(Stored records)
^^^^
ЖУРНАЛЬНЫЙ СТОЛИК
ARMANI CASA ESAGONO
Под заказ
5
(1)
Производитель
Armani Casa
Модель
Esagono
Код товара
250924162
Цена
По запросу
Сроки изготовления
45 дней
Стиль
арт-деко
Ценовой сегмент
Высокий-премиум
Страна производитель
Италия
^^^^
Once more, write out all the data above exactly as given.

ЖУРНАЛЬНЫЙ СТОЛИК
ARMANI CASA ESAGONO
Под заказ
5
(1)
Производитель
Armani Casa
Модель
Esagono
Код товара
250924162
Цена
По запросу
Сроки изготовления
45 дней
Стиль
арт-деко
Ценовой сегмент
Высокий-премиум
Страна производитель
Италия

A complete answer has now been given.